Il est vrai qu'une traversée de la Coupe du monde entre l'Espagne et le Maroc ne causera aucun inconfort aux protagonistes, mais cela peut être un casse-tête pour Sánchez, qui reverra la question dans la presse alors qu'il tente de se remettre de coups durs, tels que l'inflation inhabituelle et élevée, la pénurie de produits dus à l'invasion russe de l'Ukraine et aux chiffres alarmants du chômage.
Un autre croisement intéressant - sportif mais aussi géopolitique - se produirait si l'Argentine et l'Angleterre étaient deuxièmes de leurs groupes. Ainsi, ils changeraient leurs clés et la possibilité de se voir au second tour s'ouvrirait. Dans ce scénario hypothétique, l'Argentine pourrait à nouveau rencontrer l'Angleterre, avec le conflit des Malvinas en arrière-plan, même si les relations entre les deux pays sont fluides, la résolution du Comité de la décolonisation des Nations Unies nécessitant des négociations reste en vigueur et les Nations Unies Kingdom refuse de parler. En outre, comme c'est souvent le cas, le gouvernement provocateur de l'île peut profiter de l'occasion pour capitaliser sur la traversée avec un message aussi spirituel que guerrier auquel nous sommes habitués.
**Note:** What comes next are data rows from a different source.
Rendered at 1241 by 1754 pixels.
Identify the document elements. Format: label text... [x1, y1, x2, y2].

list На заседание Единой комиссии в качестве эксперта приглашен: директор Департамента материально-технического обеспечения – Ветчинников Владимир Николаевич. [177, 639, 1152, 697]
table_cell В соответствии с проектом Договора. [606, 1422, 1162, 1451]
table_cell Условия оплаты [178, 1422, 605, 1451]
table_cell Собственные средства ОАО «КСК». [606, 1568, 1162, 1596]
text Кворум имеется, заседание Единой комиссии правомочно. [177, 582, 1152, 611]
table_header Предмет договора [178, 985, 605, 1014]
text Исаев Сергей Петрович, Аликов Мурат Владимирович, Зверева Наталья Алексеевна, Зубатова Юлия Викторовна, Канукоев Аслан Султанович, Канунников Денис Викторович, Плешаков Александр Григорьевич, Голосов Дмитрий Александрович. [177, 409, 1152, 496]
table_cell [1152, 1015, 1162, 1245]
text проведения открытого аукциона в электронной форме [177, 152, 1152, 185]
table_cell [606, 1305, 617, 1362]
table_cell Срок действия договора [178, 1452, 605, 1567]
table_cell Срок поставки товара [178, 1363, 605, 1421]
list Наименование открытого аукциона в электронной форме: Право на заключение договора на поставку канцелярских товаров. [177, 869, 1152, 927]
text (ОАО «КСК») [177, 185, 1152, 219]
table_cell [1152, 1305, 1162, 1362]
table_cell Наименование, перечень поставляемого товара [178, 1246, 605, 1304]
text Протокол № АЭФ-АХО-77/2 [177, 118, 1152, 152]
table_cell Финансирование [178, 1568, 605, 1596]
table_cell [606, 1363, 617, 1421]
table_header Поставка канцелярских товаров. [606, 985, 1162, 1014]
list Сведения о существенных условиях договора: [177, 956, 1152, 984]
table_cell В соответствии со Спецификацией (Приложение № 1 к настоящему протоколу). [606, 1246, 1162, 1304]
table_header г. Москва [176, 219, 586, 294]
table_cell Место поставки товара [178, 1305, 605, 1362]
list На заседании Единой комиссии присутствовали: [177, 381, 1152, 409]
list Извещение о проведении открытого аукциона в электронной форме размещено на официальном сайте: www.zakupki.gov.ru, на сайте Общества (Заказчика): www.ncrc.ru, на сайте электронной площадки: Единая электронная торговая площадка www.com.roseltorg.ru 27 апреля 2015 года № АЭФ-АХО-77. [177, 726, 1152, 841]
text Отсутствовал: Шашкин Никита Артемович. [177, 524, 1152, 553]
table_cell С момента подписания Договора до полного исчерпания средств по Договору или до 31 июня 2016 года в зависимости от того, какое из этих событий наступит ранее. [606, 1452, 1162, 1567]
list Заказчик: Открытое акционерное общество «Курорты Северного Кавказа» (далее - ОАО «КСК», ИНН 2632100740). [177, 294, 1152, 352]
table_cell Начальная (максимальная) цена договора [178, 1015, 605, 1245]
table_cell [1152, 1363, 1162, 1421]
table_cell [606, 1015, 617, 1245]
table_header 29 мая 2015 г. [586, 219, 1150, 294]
Si, en revanche, l'Angleterre sort première - selon les cotes fixées - et que la France réalise la même chose dans son groupe, les puissantes équipes européennes s'affronteront en quarts de finale. Le match pourrait avoir des notes de couleur car ces derniers mois, à l'exception de l'impasse qui a provoqué l'invasion russe de l'Ukraine, l'Angleterre et la France se sont affrontées à cause du volumineux Brexit.
Les relations entre Londres et Paris ont été très chaudes en 2021 dans ce qui est devenu connu sous le nom de « guerre des migrants » avec l'arrivée de plus de 28 000 personnes sur des bateaux dans la Manche et la mort d'au moins 27 personnes au cours de ce voyage risqué. Le gouvernement britannique a même menacé de renvoyer les bateaux face à l'inaction du gouvernement Macron.
Bien entendu, dans ce cas, les rivalités existantes n'empêcheraient pas une poignée de main dans les gradins de la coupe du monde.
Qatar 2022 ne s'attend pas aux implications politiques de la « diplomatie du ping-pong » dans les années 1970 - lorsque la visite des sportifs a ouvert la voie au président américain de l'époque Richard Nixon pour se rendre en Chine - mais il promet des détails de couleur pour un monde hyper-entrelacé comme aujourd'hui.